13. Here a reference may be made to a decision of this Manufacturing Company Limited [AIR 1958 SC 1002] in which the manufacturer sold the goods to the licensed export dealers who exported the goods to the foreign buyers were agents of the manufacturer or the export dealers themselves were the principals and not the agent of the manufacturers.
This Court took the view that such a transaction would not make the exporters as agents of the manufacturers because of the very act of purchase, the exporters became the principals buying as such, Similar was the view expressed by Co. [AIR 1981 SC 967].

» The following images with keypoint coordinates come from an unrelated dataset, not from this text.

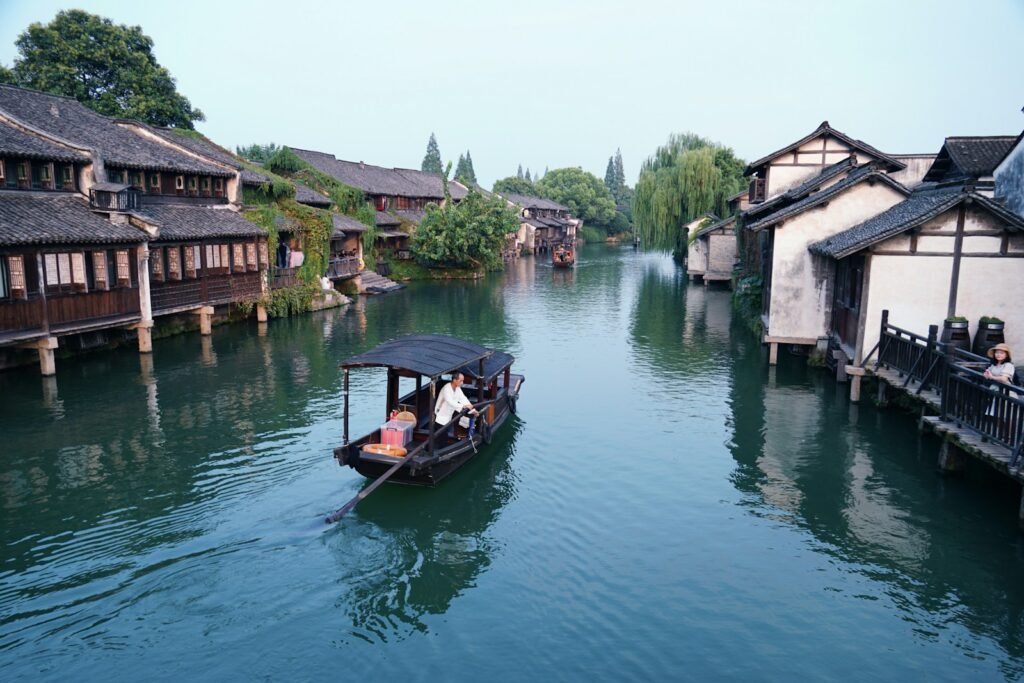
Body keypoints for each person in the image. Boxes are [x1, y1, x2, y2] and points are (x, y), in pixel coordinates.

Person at [434, 372, 478, 441]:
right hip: (440, 415)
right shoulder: (446, 388)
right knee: (441, 437)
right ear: (454, 380)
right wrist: (463, 406)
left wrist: (473, 410)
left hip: (448, 415)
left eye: (463, 381)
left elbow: (463, 398)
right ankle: (430, 449)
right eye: (461, 381)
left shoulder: (457, 388)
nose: (462, 383)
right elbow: (450, 401)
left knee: (439, 435)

14. Learned counsel for the appellants also submitted that though the appointment of the appellant-firm as an agent was irrevocable yet the respondent-company terminated the same without reasonable notice as required by Section 206 of the Contract Act. From the discussion afore-mentioned it is clear that no relationship of agent and principal is established between the plaintiffs and defendants and, therefore, in this case, the question of application of Section 206 did not arise. In any case it may be noted that the respondent-company had given a notice terminating the distributorship after about 15 days from the date of receipt of said notice, The said period of 15 days cannot be said to be unreasonable for termination of distributorship.
15. In the present case also as noticed above, it is clear from the evidence that the contract provided that the distributor will pay the price of the vehicles ordered and delivery was to be given to the plaintiffs an payment of the price, The defendant-company took no risk with regard to the damage caused to the vehicles during transit and the same had to be suffered by the plaintiffs-firm. Thus the contract between the plaintiffs and the defendants would be one of purchase and sale and not of any agency. In these facts and circumstances the view taken by the two courts below cannot be said to be erroneous so as to call for any interference.
16. In the result the appeal fails and is dismissed but without any order as to costs.